Modernism loves its meta-narrative. Science and technology are its gods, and its methods and products are its religions. The truth is whatever works; were it to stop working, another truth will take its place. Apart from the immense practically of such an applied pragmatism, the resultant relativism of any idea of a 'common good' astonishes even the most complacent among us. Most cynically, the common good is whatever the economic and political currents determine it to be. Modernism cannot finally look to an overarching human project, just the many projects that emerge from time to time in election cycles or corporate strategic planning, even as technology, seeking meaningful application, sometimes provides little more than bland palliation.

Lumen Fidei seeks to contextualize radical faith not within any given culture but within authentic truth and knowledge. Indeed, faith without both is not salvific, but merely sentiment. Moreover, the encyclical grounds faith, knowledge and truth in memory as an antidote for a certain collective amnesia of the past, of tradition, of God's breaking into the created order, God's entering into history. Indeed, this document presents an invitation to ways of knowing beyond pure empiricism and pure reason.

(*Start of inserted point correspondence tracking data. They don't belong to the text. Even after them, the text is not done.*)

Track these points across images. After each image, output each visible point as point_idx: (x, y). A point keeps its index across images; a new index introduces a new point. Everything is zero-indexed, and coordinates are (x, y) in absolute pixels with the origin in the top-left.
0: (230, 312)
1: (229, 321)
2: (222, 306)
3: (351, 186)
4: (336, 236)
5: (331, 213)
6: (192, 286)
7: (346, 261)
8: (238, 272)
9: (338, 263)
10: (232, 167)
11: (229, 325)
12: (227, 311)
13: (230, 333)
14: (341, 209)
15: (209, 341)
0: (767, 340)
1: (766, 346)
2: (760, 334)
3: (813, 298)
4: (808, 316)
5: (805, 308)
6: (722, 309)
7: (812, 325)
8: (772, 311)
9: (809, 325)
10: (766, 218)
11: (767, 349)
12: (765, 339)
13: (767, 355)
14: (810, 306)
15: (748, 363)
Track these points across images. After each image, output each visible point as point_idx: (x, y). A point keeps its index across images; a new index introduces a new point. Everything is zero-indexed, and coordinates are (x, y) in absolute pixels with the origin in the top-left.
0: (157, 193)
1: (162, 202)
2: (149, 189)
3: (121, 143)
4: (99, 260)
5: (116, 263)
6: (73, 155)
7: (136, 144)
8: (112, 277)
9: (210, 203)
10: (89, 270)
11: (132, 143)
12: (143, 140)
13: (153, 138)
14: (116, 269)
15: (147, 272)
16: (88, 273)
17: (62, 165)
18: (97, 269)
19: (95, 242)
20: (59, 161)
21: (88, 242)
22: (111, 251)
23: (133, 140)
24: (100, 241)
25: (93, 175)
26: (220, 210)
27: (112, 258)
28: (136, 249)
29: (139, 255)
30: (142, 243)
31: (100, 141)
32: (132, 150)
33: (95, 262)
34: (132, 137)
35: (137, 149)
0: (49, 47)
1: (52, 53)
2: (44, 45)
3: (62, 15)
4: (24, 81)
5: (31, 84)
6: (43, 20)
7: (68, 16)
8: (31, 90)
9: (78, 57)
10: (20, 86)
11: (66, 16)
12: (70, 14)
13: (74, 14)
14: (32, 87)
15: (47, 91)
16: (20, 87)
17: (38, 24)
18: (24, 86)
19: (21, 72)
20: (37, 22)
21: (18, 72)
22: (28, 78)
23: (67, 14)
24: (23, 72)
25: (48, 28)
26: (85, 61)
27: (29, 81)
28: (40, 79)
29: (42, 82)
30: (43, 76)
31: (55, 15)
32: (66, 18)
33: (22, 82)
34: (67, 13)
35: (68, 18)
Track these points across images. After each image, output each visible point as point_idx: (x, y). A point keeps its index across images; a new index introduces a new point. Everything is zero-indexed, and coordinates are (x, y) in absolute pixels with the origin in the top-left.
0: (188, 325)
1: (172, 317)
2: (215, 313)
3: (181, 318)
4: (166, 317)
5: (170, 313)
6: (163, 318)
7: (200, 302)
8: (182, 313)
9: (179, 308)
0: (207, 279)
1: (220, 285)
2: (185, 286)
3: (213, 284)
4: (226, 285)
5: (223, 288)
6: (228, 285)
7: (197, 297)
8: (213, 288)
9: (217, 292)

My purpose in this post cannot be to comment completely on the systematic development that structures Lumen Fidei. Rather, I mentioned a few of its observations and exhortations. Much will be said of the encyclical, for it is the nexus between two papacies (I see no reason to doubt the assertions that Benedict had a palpable hand in this document, continuing as it does in the style and themes of Deus Caritas Est ), and it is so very pastoral in its message.

Wednesday, July 3, 2013

Postmodernism and the Marginalization of Causes

Fr. Barron ingeniously traces the dilemmas in modern art and ethics to the marginalization of the Aristotelian formal and final causes (http://wordonfire.org/Written-Word/articles-commentaries/May-2013/The-Adventure-of-Classical-Morality.aspx). The 'modern turn' so 'hyper-stress[ed]' the remaining material and efficient causes that, outside the sciences where such emphases resulted in astonishing progress, art and ethics (=morality) could not sustain the greatness of their pasts, but were left no other course but decline.

While it is unclear exactly what kind of esthetic is brought to bear in Fr. Barron's discussion, he seems to be pointing to a kind of disfigurement that has enthralled art and ethics since the 17th century. Moreover, it appears that such disfigurement is informed by caricature: it's not that objectivity of form is eradicated, but shifted to the objectification of subjectivity; it's not that freedom is embraced, but freedom becomes indiscriminate license.

The postmodern turn looks to the margins. Though the contemporary mind seems not to think in Aristotelian categories,  it certainly can understand them: so, too, with causes. The category of 'artist' must have political import indeed if art is 'whatever the artist spits out.' Still, there is good and poor art, just as there are good and poor artists.

Whether the artist has lost faith in art as an imitation of nature, or has become suspicious of objective form, or lost confidence in such forms to convey the novel emotions/emotional contexts driven by the discoveries of modernism, seem inconsequential to the persistence of the artistic desire for, and gesture of, creation.  Perhaps it is here, in the creative impulse,  in the desire to create, where all artists of all times meet, and where contemporary art meets formal and final causes. Here, at the margins, the essential structures are found not out there but in here, the finality not radiant and harmonious but tentative and discordant.

Ethical issues can certainly become fractured when the meanings of finalities are contextual only---tentative, even discordant in competing values and senses of the good. The Catholic certainly values freedom, but of a different stripe than mere license. For the Catholic, freedom is only authentic and radical when it is oriented to its source and shaped by radical responsibility. Freedom reduced to license is hopelessly fettered by seeking the nearest good---immediate gratification, without recourse to conscience. Freedom raised to responsibility is love in actions performed by moral agents.